Underneath is the navigation area, which shows the coordinates of the currently displayed region, offers a link to the Vista Browser (see below), and a link to a list of all conserved regions found. In addition, if Shuffle-Lagan was used as the alignment program, there will be a link to download dot-plots of the produced alignments.
Following that is the main table, which lists each alignment that was generated for the base organism. Each row is a separate alignment. Each column, except the last one, refers to the sequences that were submitted for analysis. The last column contains information pertaining to the whole alignment.

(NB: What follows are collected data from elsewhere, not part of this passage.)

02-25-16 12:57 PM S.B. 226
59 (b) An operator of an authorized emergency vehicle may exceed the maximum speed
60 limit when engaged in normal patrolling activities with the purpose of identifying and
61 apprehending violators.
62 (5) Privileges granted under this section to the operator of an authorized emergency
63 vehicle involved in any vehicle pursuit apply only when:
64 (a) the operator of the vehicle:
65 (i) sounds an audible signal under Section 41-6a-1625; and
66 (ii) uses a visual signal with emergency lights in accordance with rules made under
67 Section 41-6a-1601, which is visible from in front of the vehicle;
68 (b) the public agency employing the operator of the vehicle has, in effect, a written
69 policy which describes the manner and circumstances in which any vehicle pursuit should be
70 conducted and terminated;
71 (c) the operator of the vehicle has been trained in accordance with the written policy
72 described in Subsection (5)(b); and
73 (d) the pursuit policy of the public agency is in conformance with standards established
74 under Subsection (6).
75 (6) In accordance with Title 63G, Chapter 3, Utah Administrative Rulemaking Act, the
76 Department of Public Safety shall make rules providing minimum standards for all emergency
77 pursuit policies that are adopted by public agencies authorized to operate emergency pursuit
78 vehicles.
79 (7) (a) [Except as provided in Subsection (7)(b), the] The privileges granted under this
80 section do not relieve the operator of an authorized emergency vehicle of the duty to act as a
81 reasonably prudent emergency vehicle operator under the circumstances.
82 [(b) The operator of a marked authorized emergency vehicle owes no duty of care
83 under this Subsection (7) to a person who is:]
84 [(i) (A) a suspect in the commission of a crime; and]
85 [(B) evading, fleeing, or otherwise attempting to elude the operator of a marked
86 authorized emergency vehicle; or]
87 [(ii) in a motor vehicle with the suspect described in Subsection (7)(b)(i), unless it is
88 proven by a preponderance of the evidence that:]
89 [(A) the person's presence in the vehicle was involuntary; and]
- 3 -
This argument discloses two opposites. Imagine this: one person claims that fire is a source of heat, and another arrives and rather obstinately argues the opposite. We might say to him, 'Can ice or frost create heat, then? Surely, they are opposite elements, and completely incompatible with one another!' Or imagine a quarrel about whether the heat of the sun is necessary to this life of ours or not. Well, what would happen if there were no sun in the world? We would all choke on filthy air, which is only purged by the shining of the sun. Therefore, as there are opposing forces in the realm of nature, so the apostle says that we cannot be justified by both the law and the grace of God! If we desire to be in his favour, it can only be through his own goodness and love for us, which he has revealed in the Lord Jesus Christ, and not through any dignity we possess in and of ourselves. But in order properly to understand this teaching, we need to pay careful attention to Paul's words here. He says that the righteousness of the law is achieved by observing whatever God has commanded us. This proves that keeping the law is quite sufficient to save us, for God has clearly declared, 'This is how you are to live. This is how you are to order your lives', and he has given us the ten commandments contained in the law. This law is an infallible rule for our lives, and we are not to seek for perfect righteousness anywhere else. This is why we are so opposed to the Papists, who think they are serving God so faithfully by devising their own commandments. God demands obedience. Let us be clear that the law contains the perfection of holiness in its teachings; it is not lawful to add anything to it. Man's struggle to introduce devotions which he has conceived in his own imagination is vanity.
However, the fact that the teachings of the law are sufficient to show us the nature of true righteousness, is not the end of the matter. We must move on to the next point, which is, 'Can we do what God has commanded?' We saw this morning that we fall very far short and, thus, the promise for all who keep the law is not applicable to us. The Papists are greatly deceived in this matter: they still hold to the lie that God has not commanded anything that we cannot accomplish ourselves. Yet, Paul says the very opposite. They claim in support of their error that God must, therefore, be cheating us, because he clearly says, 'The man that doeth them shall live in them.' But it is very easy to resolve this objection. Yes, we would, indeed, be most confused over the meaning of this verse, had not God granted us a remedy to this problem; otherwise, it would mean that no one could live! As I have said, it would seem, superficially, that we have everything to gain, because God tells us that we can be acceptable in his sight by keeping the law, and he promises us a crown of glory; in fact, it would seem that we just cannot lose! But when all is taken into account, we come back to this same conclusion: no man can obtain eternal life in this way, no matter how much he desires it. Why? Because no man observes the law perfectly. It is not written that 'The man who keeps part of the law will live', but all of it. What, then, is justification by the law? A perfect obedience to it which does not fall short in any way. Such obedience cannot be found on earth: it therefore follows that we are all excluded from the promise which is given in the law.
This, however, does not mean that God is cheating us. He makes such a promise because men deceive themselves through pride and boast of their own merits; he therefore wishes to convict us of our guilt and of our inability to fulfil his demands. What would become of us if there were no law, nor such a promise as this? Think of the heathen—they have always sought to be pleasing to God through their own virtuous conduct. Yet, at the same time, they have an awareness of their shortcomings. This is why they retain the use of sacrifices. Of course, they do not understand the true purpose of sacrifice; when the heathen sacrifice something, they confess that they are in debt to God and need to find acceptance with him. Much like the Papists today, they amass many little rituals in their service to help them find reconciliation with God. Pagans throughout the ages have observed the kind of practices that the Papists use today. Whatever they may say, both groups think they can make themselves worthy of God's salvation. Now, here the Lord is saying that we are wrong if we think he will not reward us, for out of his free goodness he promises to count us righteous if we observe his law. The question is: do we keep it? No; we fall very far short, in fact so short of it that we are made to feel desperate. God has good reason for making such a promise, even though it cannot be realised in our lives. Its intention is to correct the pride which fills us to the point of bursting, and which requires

The first cell of each row also contains a preview of the VISTA plot of this particular alignment, which allows one to quickly evaluate the quality of this alignment and to see alignment overlaps.
By looking at a row in this table, you can see which section of each organism aligned to which. The "Sequence" links will return a fasta-formatted piece of the organism sequence that participates in the alignment. Clicking on the "VISTA Browser" links will launch the VISTA browser set to show your curve with the selected organism as base, and the coordinates set to the coordinate of the selected alignment.
The last column provides links to alignments in human readable and MFA (multi-fasta alignment) formats, a list of conserved regions from this alignment alone, and links to pdf plots of this alignment alone. If the region being examined is 20K or less, rVISTA analysis can be performed, and a link to rVISTA will also be displayed here.
NEW! The last column also provides links to results of rankVISTA analyisis of the alignment. Read more about RankVISTA here.
VISTA Browser
Clicking on the VISTA Browser link will launch the applet with the corresponding organism selected as base. VISTA Browser is an interactive Java applet designed to visualize multiple alignments. The browser's clean display makes it easy to identify regions of high conservation across multiple species. Detailed help and instructions are available here: http://pipeline.lbl.gov/vgb2help.shtml
PDF
The PDF file is the visual representation of the alignment and conserved regions found. The most visible feature of the mVISTA picture is the "peaks and valleys" graph. This graph shows the percent of conservation (or percent difference, if you used the cVISTA option) between the two organisms at any given coordinate. The top and bottom percentage bounds are shown to the right of every row.
The coloring of the different conserved regions corresponds to the annotation of the region. By default, the pink regions are "Conserved Non-Coding Sequences" ("CNS"), the dark blue regions are exons, and the light-blue regions are UTRs. Gaps in the base sequence are signified by red sections of line underneath the plot. The color legend is summarized in the upper left-hand corner of the display
Arrows signifying genes are drawn above the graphs, pointing in the direction of the gene. Exons and UTRs are colored on them as well as on the main mVISTA plot. Gene names appear underneath the arrows if there is enough room. Repeats are shown directly above the plot, colored according the scheme to the left of the plot. The gray lines under the plot show contigs, which are numbered in the case of draft sequences.